Convert the Data type of a column from string to datetime by extracting date & time strings from big string :

 There may be a case where columns may contain: date of birth is 28101982 OR 17071990 is DOB. We have to pass the argument in pd.to_dataframe(), if passed as False it will try to match the format  anywhere in string. After that let’s convert data type of column DOB as string to datatime64.

import pandas as sc
# List of Tuples
players = [('Jason', 'date of birth is 08091986', 'Delhi', 155),
            ('Johny', '11101988 is DOB', 'Hyderabad', 15)
            ]
# Creation of DataFrame object
PlayerObj = sc.DataFrame(players, columns=['Name', 'DOB', 'Teams', 'Jersey'])
print('Datatype of players dataframe is:')
# Convert the column 'DOB' to datetime64 data type
PlayerObj['DOB'] = sc.to_datetime(PlayerObj['DOB'], format='%m%d%Y', exact=False)
print(PlayerObj)
print(PlayerObj.dtypes)
Output :
Datatype of players dataframe is:
    Name        DOB      Teams  Jersey
0  Jason 1986-08-09      Delhi     155
1  Johny 1988-11-10  Hyderabad      15
Name              object
DOB       datetime64[ns]
Teams             object
Jersey             int64
dtype: object

Another Example : Extract date & time from big string in a column and add new columns of datetime64 format :

import pandas as sc

# List of Tuples

players = [('Jason', '12:00 AM on the date 08091986', 'Delhi', 155),

            ('Johny', '11101988 and evening 07:00 PM', 'Hyderabad', 15)

            ]

# Creation of DataFrame object

PlayerObj = sc.DataFrame(players, columns=['Name', 'DOB', 'Teams', 'Jersey'])

print('Datatype of players dataframe is:')

Provided data ▸
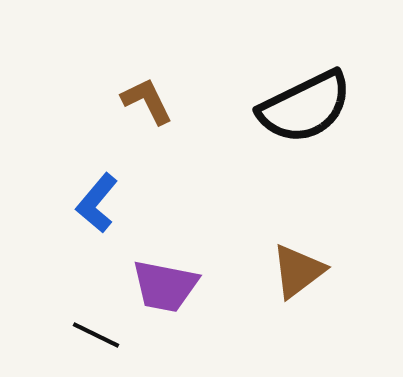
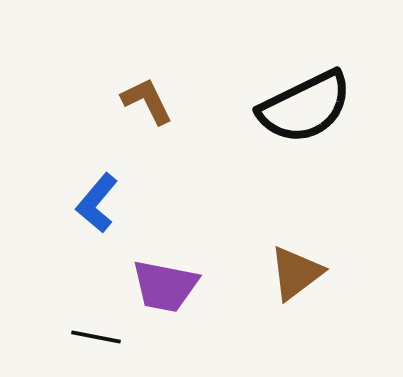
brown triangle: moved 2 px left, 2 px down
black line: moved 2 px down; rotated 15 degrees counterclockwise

Problem to work on ▸ Pick up the pandas datetime conversion tutorial at the point where it stops, and carry on writing it from there. The lines given above are drawn from a different source than the pandas tutorial.

Result of the task ▸
# Convert the column 'DOB' to datetime64 data type

PlayerObj['DOB_time'] = sc.to_datetime(PlayerObj['DOB'], format='%H:%M %p', exact=False)

PlayerObj['DOB_date'] = sc.to_datetime(PlayerObj['DOB'], format='%m%d%Y', exact=False)

print('New dataframe is:')

print(PlayerObj)
Output :
Datatype of players dataframe is:
New dataframe is:
Name DOB ... DOB_time DOB_date
0 Jason 12:00 AM on the date 08091986 ... 1900-01-01 12:00:00 1986-08-09
1 Johny 11101988 and evening 07:00 PM ... 1900-01-01 07:00:00 1988-11-10

In DOB_time column as we provided time only so it took date as default i.e. 1900-01-01, whereas DOB_date contains the date onle. But both the columns i.e. DOB_time & DOB_date have same data type i.e. datetime64.

Handle error while Converting the Data type of a column from string to datetime :

To handle the errors while converting data type of column we can pass error arguments like ‘raise’, ‘coerce’, ‘ignore’ to customize the behavior.

import pandas as sc
# List of Tuples
players = [('Jason', '08091986', 'Delhi', 155),
            ('Johny', '11101988', 'Hyderabad', 15)
            ]

# Creation of DataFrame object
PlayerObj = sc.DataFrame(players, columns=['Name', 'DOB', 'Team', 'Jersey'])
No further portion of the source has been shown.